Ajay Kurian Rowhouse Project / Baltimore

November 12, 2015

At the entryway of Rowhouse Project, a run-down former home, a Bombay Company frog butler stands at attention. With its skin painted black, the little two-foot figure waits expectantly to deliver a ramshackle bouquet of fake flowers concealing a small amplifier.

A low frequency runs through the speaker, causing a strange pink fluid on its surface to behave unnaturally like a solid. As it splinters into polymorphous shapes and re-liquefies, the frog’s sly expression must countenance the specks of oobleck that splash upon its face. This is the first work in Ajay Kurian’s exhibition, and it introduces the sci-fi narrative that fills the remaining floors of the shotgun-style house. What little decency duty promised left the frog with its livery shorts permanently around its ankles — the lose-lose irony of labor bedeviling people of color.
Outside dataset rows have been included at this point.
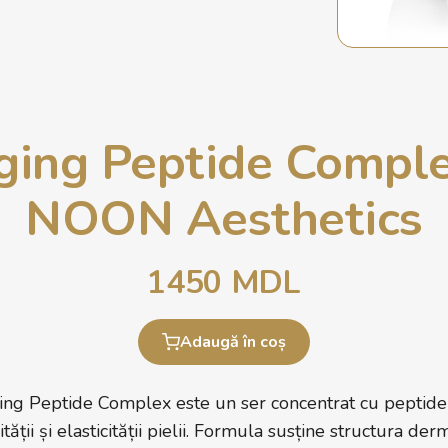
ging Peptide Compl
NOON Aesthetics
1450
MDL
Adaugă în coș
ng Peptide Complex este un ser concentrat cu peptide 
ții și elasticității pielii. Formula susține structura derm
Through a series of vignettes, the exhibition develops a mythology of dispossession. Occasionally, as in maquettes like Take it Easy Caliban (Part II) (all works 2015) and Astronomer in the Polis, the materials are overloaded: a rhinoceros action figure or a turtle shell and retroreflector (a non-reversing mirror) seem studied, if demure. But, when Kurian exerts a material and mechanical ingenuity, he stages disturbing, ironic and wholly unsentimental encounters. In Prep, a skeletal white teen robot pees into the mouth of another on the floor. While a black teen robot watches, a digital camera flashes from its eye, the strobing light recording the event as it animates the piss stream, making it seem to flow backwards. It is an allegory of alienation and witness, of frustration, awe and incredulity when supremely irrational and systematic (read: white) ambivalence and violence is re-framed as merely mischief. Kurian does not withdraw from such laughing-mad reality and soul-stung privation, however. In Cellar House Rules, blue neons in the shape of an upturned Neighborhood Watch logo appear like flames or tears. Throughout the basement, they minister over mounds of dirt containing chromed ostrich eggs and yams drizzled with silver enamel. The drip-drip of an intricate watering system gives the feeling that a tenant left the bath running. It is fury and mourning at a post-Trayvon Martin, post-Michael Brown vigilante impunity — there is little defense from an environment this toxic. What is certain: this neglect will nourish something and it will be combustible.